- [WHAT YOU NEED TO DO] Copy out word for word everything in the data below from the line containing "Grundsätzliche Fünf-Tage-Woche (DB AG)" down to the line containing "Werbemittel", including both of those lines.

- [SOURCE MATERIAL]

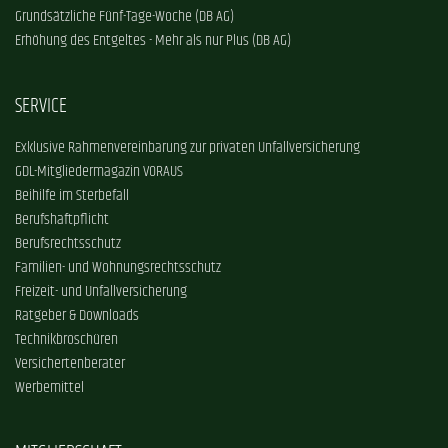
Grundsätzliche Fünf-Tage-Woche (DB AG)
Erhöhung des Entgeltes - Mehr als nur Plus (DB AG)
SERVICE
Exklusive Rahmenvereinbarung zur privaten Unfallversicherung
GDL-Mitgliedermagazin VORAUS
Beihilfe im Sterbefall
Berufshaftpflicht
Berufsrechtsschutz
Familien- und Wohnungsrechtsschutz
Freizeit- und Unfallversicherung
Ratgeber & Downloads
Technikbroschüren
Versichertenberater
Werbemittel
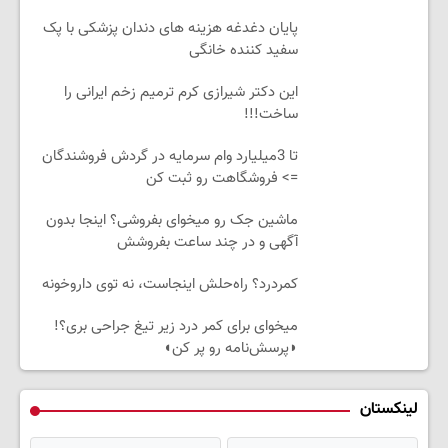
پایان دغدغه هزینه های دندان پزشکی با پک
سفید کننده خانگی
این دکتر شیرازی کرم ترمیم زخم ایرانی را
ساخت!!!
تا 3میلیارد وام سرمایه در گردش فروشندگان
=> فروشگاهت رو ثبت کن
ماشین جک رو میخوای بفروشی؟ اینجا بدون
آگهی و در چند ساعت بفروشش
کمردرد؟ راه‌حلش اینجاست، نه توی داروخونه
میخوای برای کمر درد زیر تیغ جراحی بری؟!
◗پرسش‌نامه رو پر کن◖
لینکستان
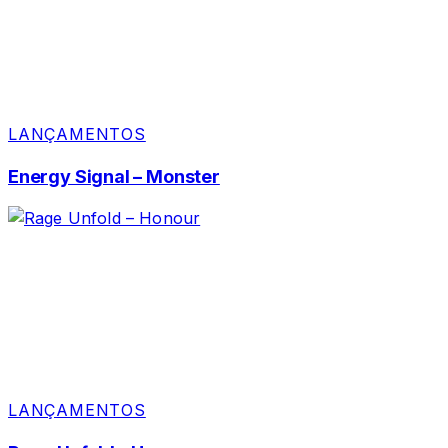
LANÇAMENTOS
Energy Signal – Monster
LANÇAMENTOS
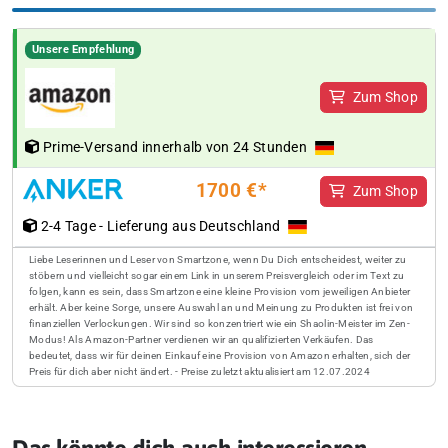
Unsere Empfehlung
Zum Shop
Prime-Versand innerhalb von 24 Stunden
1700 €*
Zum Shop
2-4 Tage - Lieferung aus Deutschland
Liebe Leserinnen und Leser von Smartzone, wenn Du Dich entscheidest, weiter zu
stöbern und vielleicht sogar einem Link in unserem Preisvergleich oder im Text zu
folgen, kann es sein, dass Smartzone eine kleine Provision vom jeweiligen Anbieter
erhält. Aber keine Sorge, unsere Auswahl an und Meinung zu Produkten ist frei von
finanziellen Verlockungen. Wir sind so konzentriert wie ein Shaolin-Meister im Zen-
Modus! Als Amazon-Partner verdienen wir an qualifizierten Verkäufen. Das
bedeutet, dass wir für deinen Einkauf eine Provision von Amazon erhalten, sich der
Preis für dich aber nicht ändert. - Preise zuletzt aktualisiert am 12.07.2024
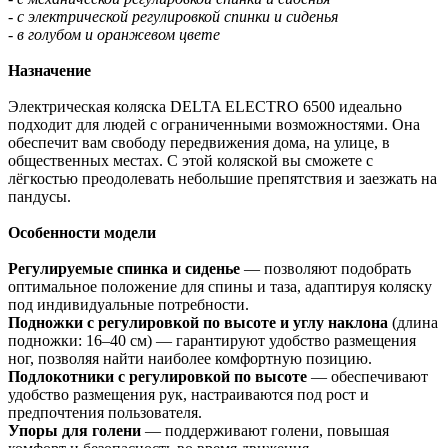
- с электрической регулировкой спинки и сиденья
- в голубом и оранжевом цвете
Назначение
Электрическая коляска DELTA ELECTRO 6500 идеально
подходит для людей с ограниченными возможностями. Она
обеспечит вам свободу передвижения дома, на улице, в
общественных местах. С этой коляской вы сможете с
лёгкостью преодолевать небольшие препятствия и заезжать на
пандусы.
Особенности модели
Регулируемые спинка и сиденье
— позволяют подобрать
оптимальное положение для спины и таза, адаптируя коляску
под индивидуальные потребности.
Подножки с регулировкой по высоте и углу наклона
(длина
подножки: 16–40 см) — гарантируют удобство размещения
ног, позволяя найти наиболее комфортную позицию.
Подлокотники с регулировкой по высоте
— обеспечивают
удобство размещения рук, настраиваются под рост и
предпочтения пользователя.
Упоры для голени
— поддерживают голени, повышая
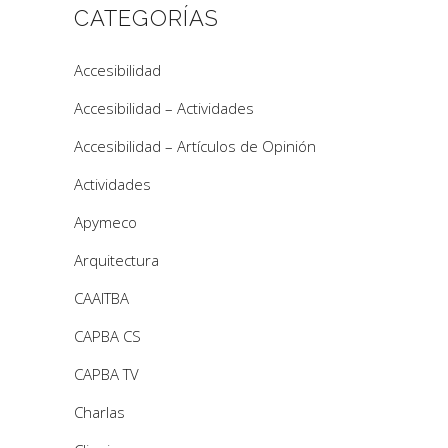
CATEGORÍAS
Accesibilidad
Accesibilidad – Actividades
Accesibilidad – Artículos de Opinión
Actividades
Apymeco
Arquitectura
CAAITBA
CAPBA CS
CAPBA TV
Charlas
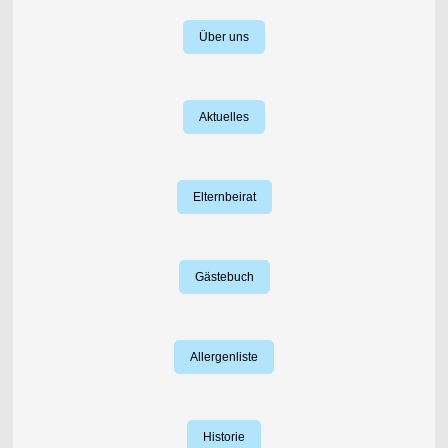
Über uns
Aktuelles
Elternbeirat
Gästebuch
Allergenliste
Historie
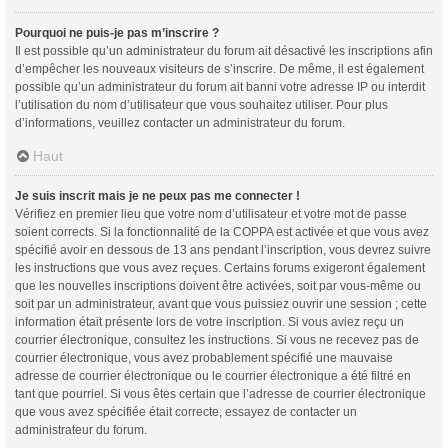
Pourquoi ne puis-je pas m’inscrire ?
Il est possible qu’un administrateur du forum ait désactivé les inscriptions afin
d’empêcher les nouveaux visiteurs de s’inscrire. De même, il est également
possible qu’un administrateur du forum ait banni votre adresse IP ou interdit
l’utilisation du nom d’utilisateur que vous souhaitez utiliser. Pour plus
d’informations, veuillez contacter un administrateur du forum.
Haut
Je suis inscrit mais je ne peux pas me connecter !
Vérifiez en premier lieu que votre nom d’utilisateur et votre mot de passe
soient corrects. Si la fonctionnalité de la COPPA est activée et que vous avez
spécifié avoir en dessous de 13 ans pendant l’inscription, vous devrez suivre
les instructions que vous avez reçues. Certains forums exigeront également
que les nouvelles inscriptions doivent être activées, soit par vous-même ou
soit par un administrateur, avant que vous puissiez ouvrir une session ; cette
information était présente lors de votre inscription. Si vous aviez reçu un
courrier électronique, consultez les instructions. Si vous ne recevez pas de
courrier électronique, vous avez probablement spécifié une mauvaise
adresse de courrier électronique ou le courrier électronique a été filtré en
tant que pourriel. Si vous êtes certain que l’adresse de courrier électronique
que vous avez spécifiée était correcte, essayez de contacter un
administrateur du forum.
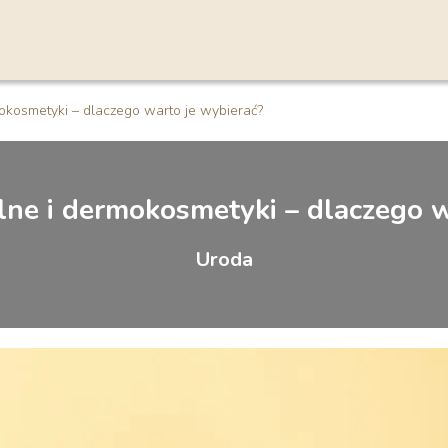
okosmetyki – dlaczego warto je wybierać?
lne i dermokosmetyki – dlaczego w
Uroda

--

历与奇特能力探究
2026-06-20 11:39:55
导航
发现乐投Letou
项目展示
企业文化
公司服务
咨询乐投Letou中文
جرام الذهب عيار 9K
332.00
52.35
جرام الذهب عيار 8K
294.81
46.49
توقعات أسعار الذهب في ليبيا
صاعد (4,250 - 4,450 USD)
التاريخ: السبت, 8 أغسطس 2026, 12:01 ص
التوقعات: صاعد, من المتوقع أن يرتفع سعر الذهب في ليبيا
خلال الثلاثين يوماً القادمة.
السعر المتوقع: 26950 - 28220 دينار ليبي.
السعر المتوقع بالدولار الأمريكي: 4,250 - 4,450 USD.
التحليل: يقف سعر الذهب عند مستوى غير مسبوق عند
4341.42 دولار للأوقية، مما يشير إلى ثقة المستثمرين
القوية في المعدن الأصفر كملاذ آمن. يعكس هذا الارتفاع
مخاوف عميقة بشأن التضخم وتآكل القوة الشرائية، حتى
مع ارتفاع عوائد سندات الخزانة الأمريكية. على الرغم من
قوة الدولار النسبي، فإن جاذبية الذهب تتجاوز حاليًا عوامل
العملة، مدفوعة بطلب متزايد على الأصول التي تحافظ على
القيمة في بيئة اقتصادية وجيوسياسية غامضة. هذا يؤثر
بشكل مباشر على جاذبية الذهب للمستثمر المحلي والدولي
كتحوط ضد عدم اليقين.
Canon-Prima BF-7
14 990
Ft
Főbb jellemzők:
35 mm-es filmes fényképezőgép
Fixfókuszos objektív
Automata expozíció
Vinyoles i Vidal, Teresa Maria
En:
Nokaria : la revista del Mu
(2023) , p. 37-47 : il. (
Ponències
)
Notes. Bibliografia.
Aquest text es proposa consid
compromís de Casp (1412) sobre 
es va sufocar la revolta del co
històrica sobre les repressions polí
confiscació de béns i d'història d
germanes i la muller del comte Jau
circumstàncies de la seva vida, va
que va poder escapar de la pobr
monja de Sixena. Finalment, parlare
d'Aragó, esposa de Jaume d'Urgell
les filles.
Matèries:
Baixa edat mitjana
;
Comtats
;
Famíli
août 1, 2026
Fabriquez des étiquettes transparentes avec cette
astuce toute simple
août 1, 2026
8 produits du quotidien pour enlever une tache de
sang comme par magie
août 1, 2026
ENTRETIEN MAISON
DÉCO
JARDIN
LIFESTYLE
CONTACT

- [OUTPUT BELOW]
Grundsätzliche Fünf-Tage-Woche (DB AG)
Erhöhung des Entgeltes - Mehr als nur Plus (DB AG)
SERVICE
Exklusive Rahmenvereinbarung zur privaten Unfallversicherung
GDL-Mitgliedermagazin VORAUS
Beihilfe im Sterbefall
Berufshaftpflicht
Berufsrechtsschutz
Familien- und Wohnungsrechtsschutz
Freizeit- und Unfallversicherung
Ratgeber & Downloads
Technikbroschüren
Versichertenberater
Werbemittel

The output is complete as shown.